**WHAT YOU ARE ASKED TO DO:**
Each line must appear in the answer exactly as it does in the data.

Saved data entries
◆ ◆ ◆ ◆ ◆ ◆ ◆
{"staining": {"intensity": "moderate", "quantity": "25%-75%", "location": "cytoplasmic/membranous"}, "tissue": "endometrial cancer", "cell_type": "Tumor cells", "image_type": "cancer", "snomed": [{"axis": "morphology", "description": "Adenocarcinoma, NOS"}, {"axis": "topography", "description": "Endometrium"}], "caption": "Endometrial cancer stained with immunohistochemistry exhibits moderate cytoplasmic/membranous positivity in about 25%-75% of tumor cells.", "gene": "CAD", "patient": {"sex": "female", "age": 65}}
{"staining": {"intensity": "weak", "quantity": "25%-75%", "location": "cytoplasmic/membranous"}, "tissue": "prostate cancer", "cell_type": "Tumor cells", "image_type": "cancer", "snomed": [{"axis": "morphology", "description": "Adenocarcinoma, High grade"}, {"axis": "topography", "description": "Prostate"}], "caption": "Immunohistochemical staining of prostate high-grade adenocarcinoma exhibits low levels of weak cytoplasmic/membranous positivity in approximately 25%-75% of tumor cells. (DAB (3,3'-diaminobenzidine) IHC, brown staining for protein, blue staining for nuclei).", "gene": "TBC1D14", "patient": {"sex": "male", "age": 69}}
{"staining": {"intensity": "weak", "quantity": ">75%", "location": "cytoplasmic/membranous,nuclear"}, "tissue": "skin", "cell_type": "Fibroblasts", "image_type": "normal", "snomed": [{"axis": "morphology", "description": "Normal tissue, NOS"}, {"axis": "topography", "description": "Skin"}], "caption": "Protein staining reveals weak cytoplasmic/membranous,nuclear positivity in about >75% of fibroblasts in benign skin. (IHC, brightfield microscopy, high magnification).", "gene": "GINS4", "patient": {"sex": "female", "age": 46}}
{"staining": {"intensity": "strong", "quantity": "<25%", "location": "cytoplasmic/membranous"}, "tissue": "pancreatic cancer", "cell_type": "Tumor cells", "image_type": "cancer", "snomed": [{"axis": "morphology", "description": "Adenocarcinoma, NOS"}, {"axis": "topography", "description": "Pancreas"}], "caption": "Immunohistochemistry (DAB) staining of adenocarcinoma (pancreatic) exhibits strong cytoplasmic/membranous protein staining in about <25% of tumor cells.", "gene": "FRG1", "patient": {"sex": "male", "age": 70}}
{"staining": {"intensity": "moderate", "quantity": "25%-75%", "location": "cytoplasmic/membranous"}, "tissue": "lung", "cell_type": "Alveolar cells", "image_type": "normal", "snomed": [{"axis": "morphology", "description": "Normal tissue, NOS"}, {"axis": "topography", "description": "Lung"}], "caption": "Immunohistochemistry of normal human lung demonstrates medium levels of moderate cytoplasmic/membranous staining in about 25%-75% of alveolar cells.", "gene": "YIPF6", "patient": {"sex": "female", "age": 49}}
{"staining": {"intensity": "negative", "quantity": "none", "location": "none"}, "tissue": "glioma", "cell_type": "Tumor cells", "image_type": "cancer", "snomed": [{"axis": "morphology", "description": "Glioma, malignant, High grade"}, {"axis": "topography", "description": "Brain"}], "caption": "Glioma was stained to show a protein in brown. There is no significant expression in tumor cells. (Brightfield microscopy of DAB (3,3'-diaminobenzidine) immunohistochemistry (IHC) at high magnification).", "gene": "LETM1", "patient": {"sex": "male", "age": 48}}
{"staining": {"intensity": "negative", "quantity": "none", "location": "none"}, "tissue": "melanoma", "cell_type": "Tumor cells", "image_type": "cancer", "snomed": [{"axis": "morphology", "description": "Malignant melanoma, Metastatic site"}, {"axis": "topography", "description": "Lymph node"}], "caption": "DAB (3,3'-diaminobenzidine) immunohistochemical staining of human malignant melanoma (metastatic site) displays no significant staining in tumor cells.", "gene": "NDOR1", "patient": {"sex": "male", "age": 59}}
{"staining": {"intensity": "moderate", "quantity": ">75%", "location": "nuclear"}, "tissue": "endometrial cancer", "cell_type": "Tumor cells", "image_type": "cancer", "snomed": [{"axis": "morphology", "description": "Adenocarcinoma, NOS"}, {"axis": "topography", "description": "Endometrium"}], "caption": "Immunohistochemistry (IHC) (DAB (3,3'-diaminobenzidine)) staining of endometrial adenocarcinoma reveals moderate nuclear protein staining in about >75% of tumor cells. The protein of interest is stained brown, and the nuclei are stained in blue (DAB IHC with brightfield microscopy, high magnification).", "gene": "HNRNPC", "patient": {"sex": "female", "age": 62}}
◆ ◆ ◆ ◆ ◆ ◆ ◆
**EXERCISE OUTPUT:**
{"staining": {"intensity": "moderate", "quantity": "25%-75%", "location": "cytoplasmic/membranous"}, "tissue": "endometrial cancer", "cell_type": "Tumor cells", "image_type": "cancer", "snomed": [{"axis": "morphology", "description": "Adenocarcinoma, NOS"}, {"axis": "topography", "description": "Endometrium"}], "caption": "Endometrial cancer stained with immunohistochemistry exhibits moderate cytoplasmic/membranous positivity in about 25%-75% of tumor cells.", "gene": "CAD", "patient": {"sex": "female", "age": 65}}
{"staining": {"intensity": "weak", "quantity": "25%-75%", "location": "cytoplasmic/membranous"}, "tissue": "prostate cancer", "cell_type": "Tumor cells", "image_type": "cancer", "snomed": [{"axis": "morphology", "description": "Adenocarcinoma, High grade"}, {"axis": "topography", "description": "Prostate"}], "caption": "Immunohistochemical staining of prostate high-grade adenocarcinoma exhibits low levels of weak cytoplasmic/membranous positivity in approximately 25%-75% of tumor cells. (DAB (3,3'-diaminobenzidine) IHC, brown staining for protein, blue staining for nuclei).", "gene": "TBC1D14", "patient": {"sex": "male", "age": 69}}
{"staining": {"intensity": "weak", "quantity": ">75%", "location": "cytoplasmic/membranous,nuclear"}, "tissue": "skin", "cell_type": "Fibroblasts", "image_type": "normal", "snomed": [{"axis": "morphology", "description": "Normal tissue, NOS"}, {"axis": "topography", "description": "Skin"}], "caption": "Protein staining reveals weak cytoplasmic/membranous,nuclear positivity in about >75% of fibroblasts in benign skin. (IHC, brightfield microscopy, high magnification).", "gene": "GINS4", "patient": {"sex": "female", "age": 46}}
{"staining": {"intensity": "strong", "quantity": "<25%", "location": "cytoplasmic/membranous"}, "tissue": "pancreatic cancer", "cell_type": "Tumor cells", "image_type": "cancer", "snomed": [{"axis": "morphology", "description": "Adenocarcinoma, NOS"}, {"axis": "topography", "description": "Pancreas"}], "caption": "Immunohistochemistry (DAB) staining of adenocarcinoma (pancreatic) exhibits strong cytoplasmic/membranous protein staining in about <25% of tumor cells.", "gene": "FRG1", "patient": {"sex": "male", "age": 70}}
{"staining": {"intensity": "moderate", "quantity": "25%-75%", "location": "cytoplasmic/membranous"}, "tissue": "lung", "cell_type": "Alveolar cells", "image_type": "normal", "snomed": [{"axis": "morphology", "description": "Normal tissue, NOS"}, {"axis": "topography", "description": "Lung"}], "caption": "Immunohistochemistry of normal human lung demonstrates medium levels of moderate cytoplasmic/membranous staining in about 25%-75% of alveolar cells.", "gene": "YIPF6", "patient": {"sex": "female", "age": 49}}
{"staining": {"intensity": "negative", "quantity": "none", "location": "none"}, "tissue": "glioma", "cell_type": "Tumor cells", "image_type": "cancer", "snomed": [{"axis": "morphology", "description": "Glioma, malignant, High grade"}, {"axis": "topography", "description": "Brain"}], "caption": "Glioma was stained to show a protein in brown. There is no significant expression in tumor cells. (Brightfield microscopy of DAB (3,3'-diaminobenzidine) immunohistochemistry (IHC) at high magnification).", "gene": "LETM1", "patient": {"sex": "male", "age": 48}}
{"staining": {"intensity": "negative", "quantity": "none", "location": "none"}, "tissue": "melanoma", "cell_type": "Tumor cells", "image_type": "cancer", "snomed": [{"axis": "morphology", "description": "Malignant melanoma, Metastatic site"}, {"axis": "topography", "description": "Lymph node"}], "caption": "DAB (3,3'-diaminobenzidine) immunohistochemical staining of human malignant melanoma (metastatic site) displays no significant staining in tumor cells.", "gene": "NDOR1", "patient": {"sex": "male", "age": 59}}
{"staining": {"intensity": "moderate", "quantity": ">75%", "location": "nuclear"}, "tissue": "endometrial cancer", "cell_type": "Tumor cells", "image_type": "cancer", "snomed": [{"axis": "morphology", "description": "Adenocarcinoma, NOS"}, {"axis": "topography", "description": "Endometrium"}], "caption": "Immunohistochemistry (IHC) (DAB (3,3'-diaminobenzidine)) staining of endometrial adenocarcinoma reveals moderate nuclear protein staining in about >75% of tumor cells. The protein of interest is stained brown, and the nuclei are stained in blue (DAB IHC with brightfield microscopy, high magnification).", "gene": "HNRNPC", "patient": {"sex": "female", "age": 62}}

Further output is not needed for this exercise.